From structure to properties for additive manufacturing processes
Hans van Dommelen (TU Eindhoven)
Additive Manufacturing processes are based on repeatedly joining material, often in a locally heated zone, and bonding it to a self-supporting substrate, building the desired product layer-by-layer. This manufacturing process creates a specific multi-layered microstructure with highly oriented interfaces and residual stresses originating from high temperature gradients and phase transitions, which will govern the material’s mechanical performance. To make full use of the major
advantages and flexibility of additive manufacturing methods, the influence of the processing-induced microstructure on the mechanical properties must be understood in detail. This poses an intrinsically multi-scale and often also multi-physics problem that can be tackled by combined computational modelling and experimental characterization techniques. Several examples of scale transitions from the microstructural level to the material’s performance at a larger length scale are given. The role of the microstructure for additive manufacturing of large scale metallic components, ceramics and of food is discussed.

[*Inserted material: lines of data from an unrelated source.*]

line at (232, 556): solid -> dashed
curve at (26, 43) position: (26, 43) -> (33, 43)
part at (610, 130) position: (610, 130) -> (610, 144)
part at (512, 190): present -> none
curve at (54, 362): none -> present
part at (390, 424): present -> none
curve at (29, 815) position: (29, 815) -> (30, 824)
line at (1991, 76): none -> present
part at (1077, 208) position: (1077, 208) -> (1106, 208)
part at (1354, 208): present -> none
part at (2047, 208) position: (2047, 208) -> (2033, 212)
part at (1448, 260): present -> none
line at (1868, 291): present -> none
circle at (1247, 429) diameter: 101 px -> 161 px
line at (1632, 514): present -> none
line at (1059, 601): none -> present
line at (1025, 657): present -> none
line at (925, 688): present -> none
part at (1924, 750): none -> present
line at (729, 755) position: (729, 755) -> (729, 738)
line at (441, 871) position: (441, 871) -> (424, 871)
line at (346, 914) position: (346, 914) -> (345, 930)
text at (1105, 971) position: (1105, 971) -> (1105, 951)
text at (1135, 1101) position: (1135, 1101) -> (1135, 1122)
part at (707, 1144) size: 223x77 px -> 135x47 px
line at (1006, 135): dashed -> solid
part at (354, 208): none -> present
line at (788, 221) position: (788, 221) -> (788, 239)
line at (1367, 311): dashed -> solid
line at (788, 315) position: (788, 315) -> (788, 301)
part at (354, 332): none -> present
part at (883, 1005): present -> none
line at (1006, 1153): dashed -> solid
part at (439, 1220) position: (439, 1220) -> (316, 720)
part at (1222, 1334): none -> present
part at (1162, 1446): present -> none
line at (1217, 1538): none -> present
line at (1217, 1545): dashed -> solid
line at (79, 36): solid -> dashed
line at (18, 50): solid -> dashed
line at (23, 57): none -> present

BIC/ MM3D Fieldlab BIC campus
Edwin van den Eijnden (AMSYSTEMS Center)
At the moment the Brainport Industry Campus is being realized near the airport in Eindhoven. The campus will give room to the high tech manufacturing ecosystem, consisting of production, experiments/research, show cases and education/ training. Parallel to this campus a BIC innovation program is started. This innovation program consists of 7 innovation projects and facilities. AMSYSTEMS Center is involved in several of these innovation projects and is leading the fieldlab Multi Material 3D. The presentation will give an overview of these developments.
Redefining medicine with 3D printing
Andreas Schultheiss (Rapid Shape)
Andreas is the founder & CEO of RapidShape. Rapid Shape is a leading global and innovative manufacturer of professional and customized 3D printers for dental, hearing aids, and jewelry. Rapid Shape brings a new and patented generative technology to the market that is setting a new benchmark in speed and accuracy in the field of 3D manufacturing. The dental solution of Rapid Shape focuses on highly efficient generative 3D rapid prototyping & manufacturing with ultra-fine resolution.
Hybrid electronics integration by inkjet technology
Marcel Grooten (DoMicro)
DoMicro BV has progressed in advanced packaging and integration of conventional electronics in flexible foils structures. Printing multi-layers, passive components and interconnection of thinned silicon dies is enabled by revolutionary developments in nano-printing and specific inkjet technology. Several examples will be discussed including a functional flexible microsensor application.